Il sigillo di provenienza papale rinvenuto l’anno scorso non è il primo né l’unico elemento ad aver viaggiato a lungo prima di essere sommerso dagli strati qui a Rontana: "Non possiamo dimenticare l’anfora del VI-VII secolo, la cui morfologia dà indicazioni chiare circa le sue origini. Proveniva dall’area di Xanthos, in Asia minore (nel margine sudoccidentale della penisola anatolica, ndr), insieme al vino che probabilmente conteneva. Non dobbiamo dimenticare che quella parte di Mediterraneo, così come quella in cui ci troviamo, faceva allora parte dello stesso bacino culturale e politico che faceva capo a Costantinopoli".

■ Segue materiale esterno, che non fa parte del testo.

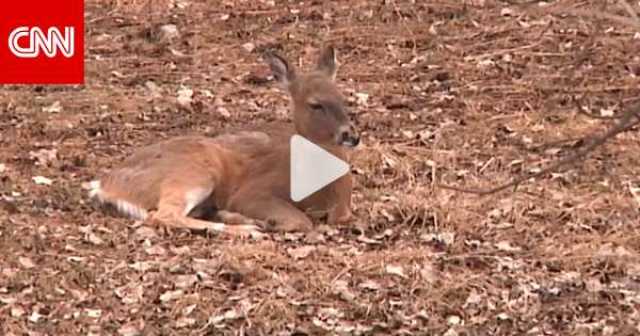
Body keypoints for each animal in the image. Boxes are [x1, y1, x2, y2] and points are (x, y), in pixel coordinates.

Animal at [88, 46, 362, 238]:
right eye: (316, 104)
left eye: (343, 98)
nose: (351, 135)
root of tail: (104, 184)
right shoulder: (252, 192)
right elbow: (301, 221)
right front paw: (263, 222)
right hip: (192, 171)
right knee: (163, 214)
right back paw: (247, 228)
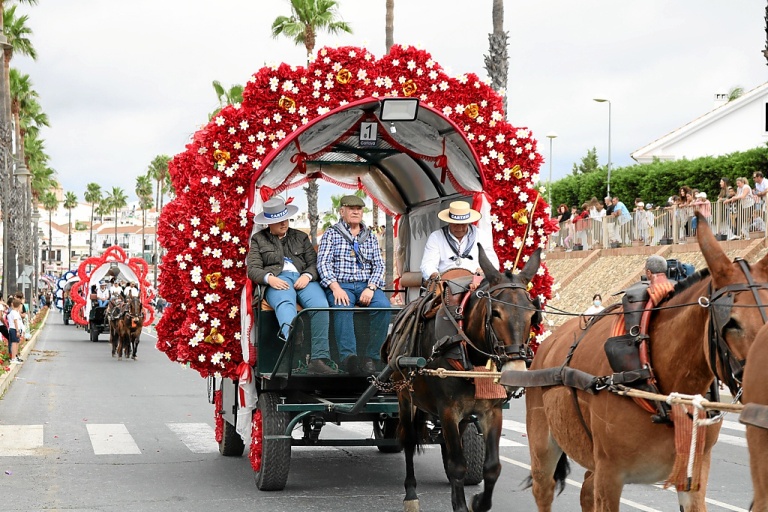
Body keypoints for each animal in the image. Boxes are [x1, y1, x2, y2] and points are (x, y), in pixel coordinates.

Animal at [388, 246, 544, 510]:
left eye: (533, 315)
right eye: (495, 313)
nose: (515, 369)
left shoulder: (491, 411)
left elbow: (491, 467)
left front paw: (479, 501)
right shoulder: (448, 410)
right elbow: (457, 465)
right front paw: (460, 504)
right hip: (404, 395)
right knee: (408, 440)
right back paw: (411, 494)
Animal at [524, 211, 764, 508]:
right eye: (731, 324)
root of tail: (547, 345)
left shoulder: (694, 475)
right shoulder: (610, 476)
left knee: (586, 491)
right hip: (542, 444)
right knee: (543, 488)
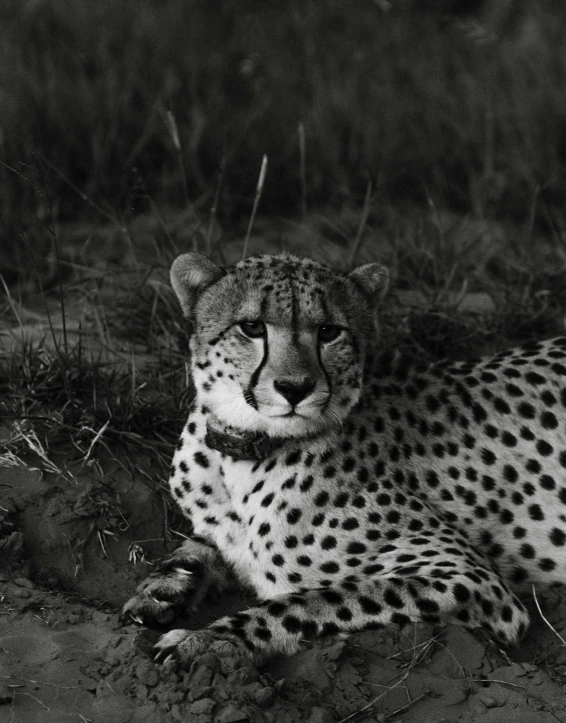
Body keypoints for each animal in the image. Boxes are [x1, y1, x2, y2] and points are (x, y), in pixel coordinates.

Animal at [123, 252, 566, 664]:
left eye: (328, 331)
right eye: (252, 327)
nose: (295, 387)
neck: (242, 451)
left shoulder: (469, 578)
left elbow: (310, 601)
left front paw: (211, 640)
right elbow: (199, 545)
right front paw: (163, 587)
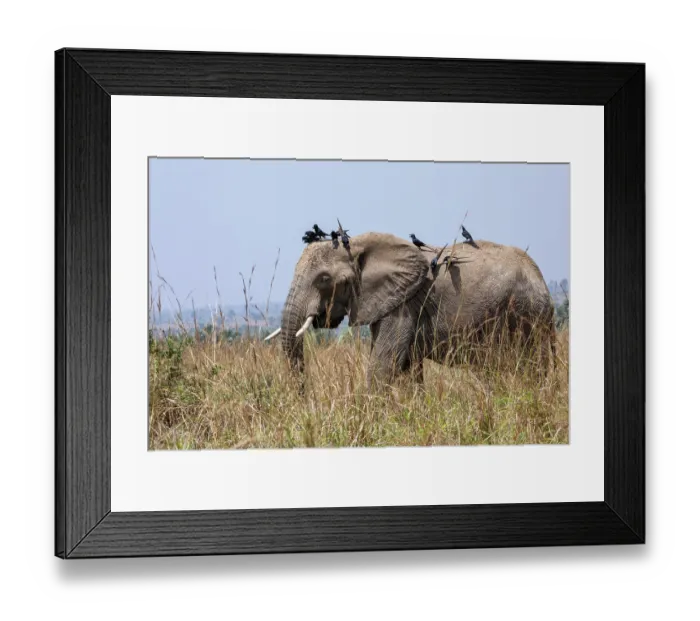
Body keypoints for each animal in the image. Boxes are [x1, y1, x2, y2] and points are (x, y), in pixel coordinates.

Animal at [267, 232, 556, 385]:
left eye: (324, 279)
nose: (305, 398)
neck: (358, 244)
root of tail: (542, 280)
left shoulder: (404, 304)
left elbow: (383, 364)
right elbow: (406, 367)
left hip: (526, 314)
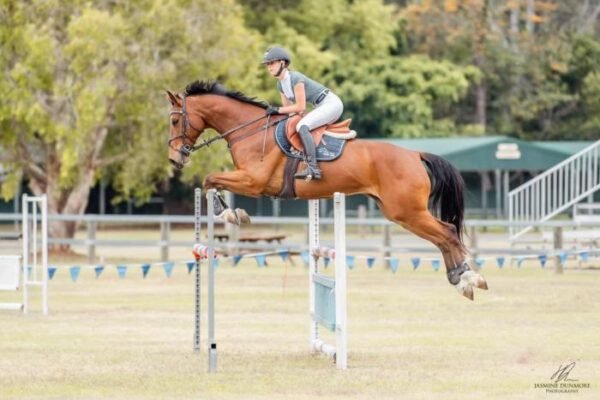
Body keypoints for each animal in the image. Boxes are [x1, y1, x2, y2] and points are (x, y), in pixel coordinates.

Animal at [165, 80, 488, 300]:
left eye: (174, 120)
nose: (174, 158)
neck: (250, 130)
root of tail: (415, 155)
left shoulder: (254, 181)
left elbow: (210, 178)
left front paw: (231, 214)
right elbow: (211, 181)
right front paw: (233, 213)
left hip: (407, 212)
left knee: (447, 233)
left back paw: (467, 279)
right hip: (400, 212)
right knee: (444, 236)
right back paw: (462, 278)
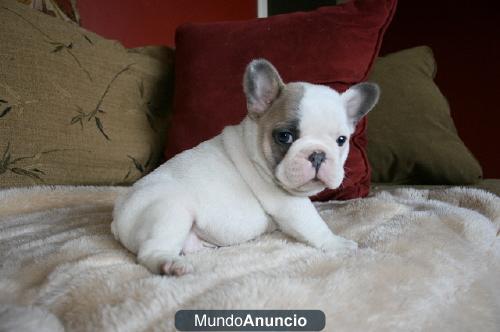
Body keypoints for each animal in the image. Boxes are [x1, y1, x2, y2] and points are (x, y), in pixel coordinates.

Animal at [112, 59, 378, 274]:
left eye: (341, 140)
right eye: (284, 136)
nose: (317, 154)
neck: (254, 146)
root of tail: (117, 220)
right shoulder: (289, 204)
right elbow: (314, 225)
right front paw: (337, 243)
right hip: (170, 210)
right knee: (149, 252)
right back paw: (170, 265)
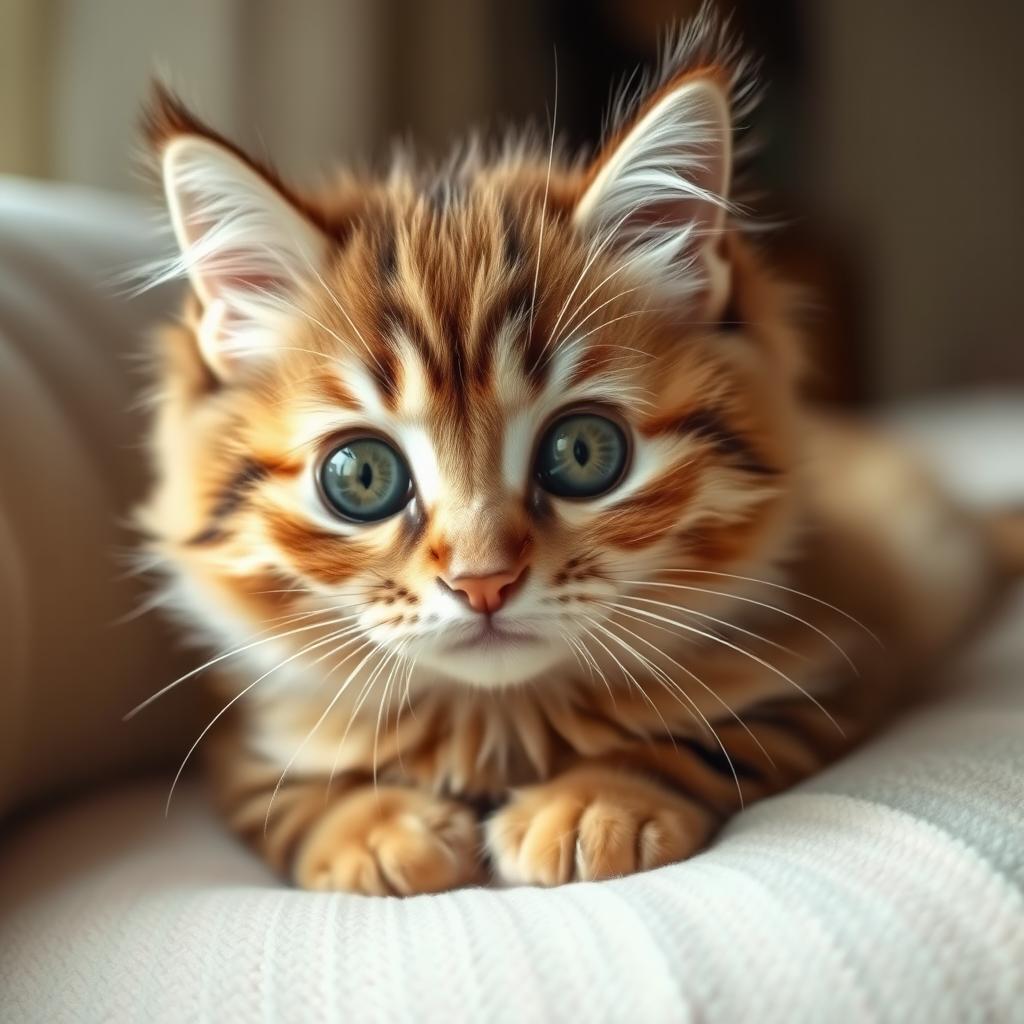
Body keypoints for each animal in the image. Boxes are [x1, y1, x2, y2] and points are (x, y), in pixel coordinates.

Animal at [138, 12, 1024, 892]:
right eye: (361, 476)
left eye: (585, 451)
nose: (483, 582)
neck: (499, 720)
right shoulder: (242, 735)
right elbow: (283, 792)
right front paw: (371, 828)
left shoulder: (834, 670)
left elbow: (705, 740)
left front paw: (598, 802)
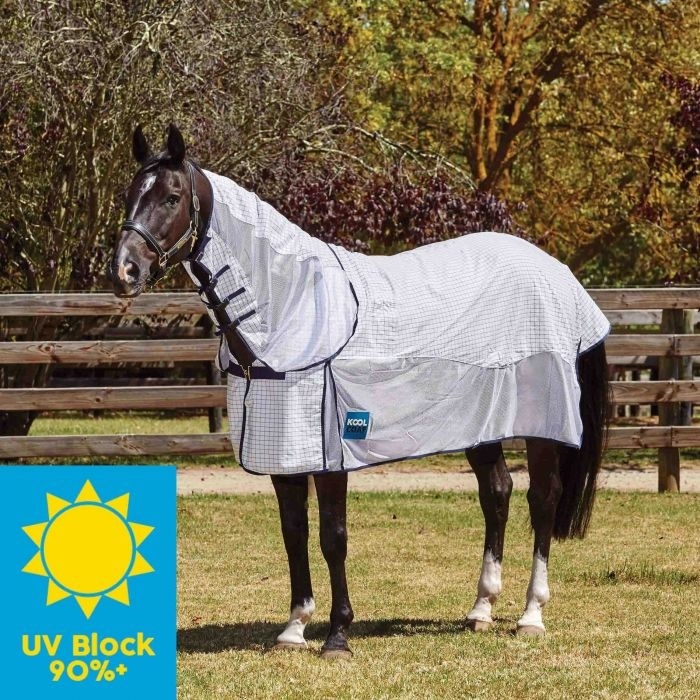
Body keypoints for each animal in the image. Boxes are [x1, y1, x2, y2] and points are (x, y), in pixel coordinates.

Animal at [110, 124, 610, 659]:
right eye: (130, 193)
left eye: (171, 196)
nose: (124, 271)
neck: (288, 303)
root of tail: (559, 275)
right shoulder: (282, 451)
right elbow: (293, 532)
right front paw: (294, 628)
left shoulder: (331, 451)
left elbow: (333, 536)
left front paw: (338, 635)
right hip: (481, 424)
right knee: (497, 493)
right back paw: (480, 610)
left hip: (543, 425)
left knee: (543, 500)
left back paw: (531, 615)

Gli scavi di quest’anno – prolungatisi sino a fine ottobre, complici le temperature superiori alla media – hanno portato alla luce anche quella che doveva essere la porta, databile all’XI secolo, che conduceva negli ambienti più interni del castello: era posizionata oltre un fossato (più modesto rispetto a quello esterno) e probabilmente vi si accedeva dopo aver sorpassato un ponte rimovibile.

È però poco più in là, dove è emerso un torrione del ‘400 perfettamente conservato, che la storia parla più che altrove, attraverso i cicli costruttivi in cui le parti più antiche – scavate direttamente nel gesso – si intersecano con gli interventi successivi in pietra e in mattoni. I cicli costruttivi si succedono in sequenza fino all’epoca, brevissima ma architettonicamente intensa, del dominio veneziano sulla Romagna: è nei primissimi anni del ‘500, sanciti dalla costruzione della Rocca dei Veneziani, che Brisighella attrae su di sé una volta per tutte il baricentro politico ed economico della vallata, consegnando Rontana a una notte che solo ora gli archeologi stanno rischiarando.